[EXERCISE REQUIREMENTS] A word-for-word copy of all entries is required, without images.

[SOURCE RECORDS]
----------

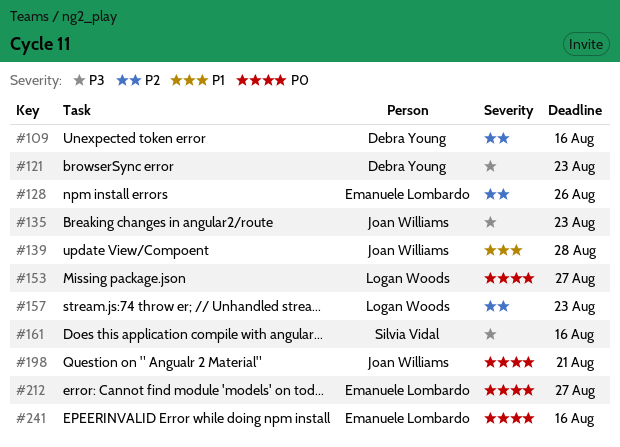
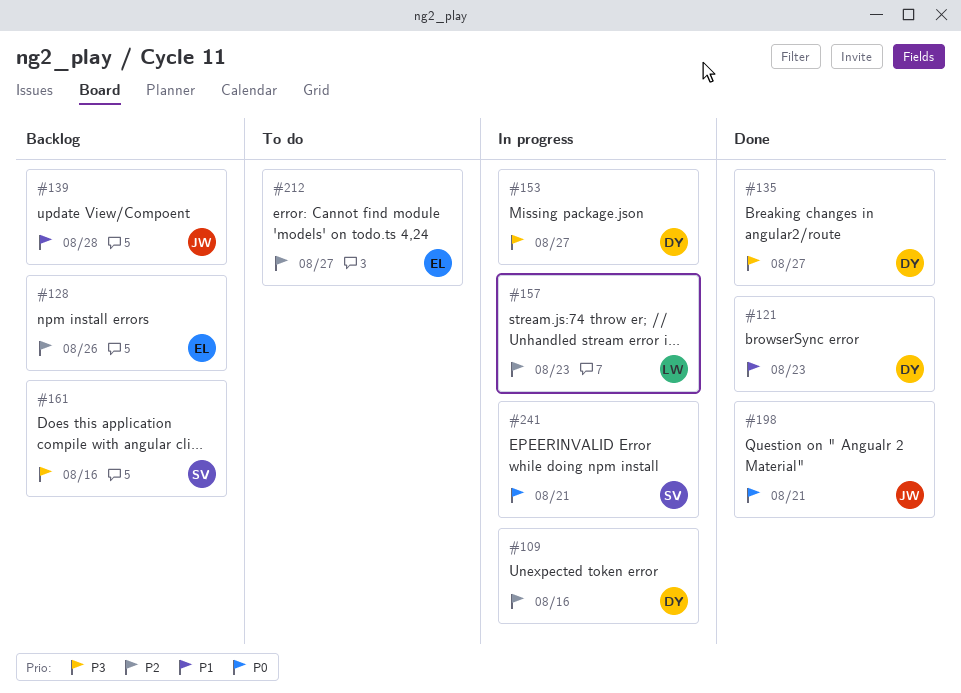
#121, priority: P3 -> P1
#135, owner: Joan Williams -> Debra Young
#135, due: Aug 23 -> Aug 27
#153, owner: Logan Woods -> Debra Young
#153, priority: P0 -> P3
#212, priority: P0 -> P2
#241, owner: Emanuele Lombardo -> Silvia Vidal
#241, due: Aug 16 -> Aug 21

----------

[FINISHED EXERCISE]
#121, priority: P3 -> P1
#135, owner: Joan Williams -> Debra Young
#135, due: Aug 23 -> Aug 27
#153, owner: Logan Woods -> Debra Young
#153, priority: P0 -> P3
#212, priority: P0 -> P2
#241, owner: Emanuele Lombardo -> Silvia Vidal
#241, due: Aug 16 -> Aug 21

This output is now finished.